MagiCapture: High-Resolution Multi-Concept Portrait Customization

Authors: Junha Hyung, Jaeyo Shin, Jaegul Choo

AAAI 2024 | Conference PDF | Archive PDF | Plain Text | LLM Run Details

Reproducibility Variable Result LLM Response
Research Type Experimental Magi Capture outperforms other baselines in both quantitative and qualitative evaluations and can also be generalized to other non-human objects. The paper includes dedicated sections for "Experiments," "Training Details," "Comparisons," and "Ablation Study," which detail empirical studies and performance metrics.
Researcher Affiliation Academia Junha Hyung*1, Jaeyo Shin*2, and Jaegul Choo1 1KAIST AI 2Sogang University {sharpeeee, jchoo}@kaist.ac.kr, tlswody123@sogang.ac.kr
Pseudocode No The paper describes its methods using prose and mathematical equations but does not include any explicitly labeled pseudocode or algorithm blocks.
Open Source Code No The paper does not explicitly state the release of its source code or provide a link to a code repository for the methodology described.
Open Datasets Yes We choose 10 identities, 7 from VGGFace (Cao et al. 2018) and 3 in-the-wild identities gathered from the internet.

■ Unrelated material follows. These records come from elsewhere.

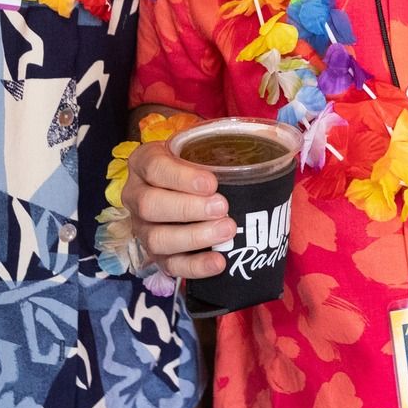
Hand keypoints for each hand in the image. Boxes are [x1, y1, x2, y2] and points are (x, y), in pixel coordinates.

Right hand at [123, 141, 232, 279]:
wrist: (183, 187)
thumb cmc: (194, 163)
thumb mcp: (198, 146)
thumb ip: (219, 144)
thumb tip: (271, 140)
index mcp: (143, 163)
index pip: (154, 168)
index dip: (181, 177)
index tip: (212, 183)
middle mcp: (135, 196)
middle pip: (151, 206)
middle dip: (189, 208)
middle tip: (223, 207)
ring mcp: (143, 229)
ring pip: (157, 239)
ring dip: (194, 237)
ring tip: (227, 231)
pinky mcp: (156, 255)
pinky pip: (171, 266)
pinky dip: (196, 266)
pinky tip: (219, 262)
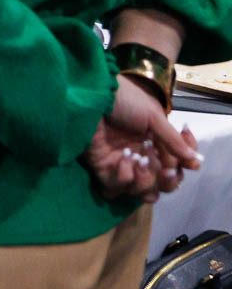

We also manually select 10 style concepts...
Dataset Splits No The paper mentions training steps and the number of source/reference images used (4 to 6), but it does not specify explicit train/validation/test dataset splits with percentages, sample counts, or references to predefined splits.
Hardware Specification Yes The model is trained on a single GeForce RTX 3090 GPU, using a batch size of 1 and gradient accumulation over 4 steps.
Software Dependencies No The paper mentions using 'pre-trained Stable Diffusion V1.5' but does not specify version numbers for general software dependencies such as Python, PyTorch, TensorFlow, or other libraries required for replication.
Experiment Setup Yes The first training phase consists of a total of 1200 steps, with a learning rate 5e-4 for updating the text embeddings. In the second Lo RA phase, the learning rate is 1e-4 for the projection layers and 1e-5 for the text embeddings, with a total of 1500 training steps. The model is trained on a single GeForce RTX 3090 GPU, using a batch size of 1 and gradient accumulation over 4 steps.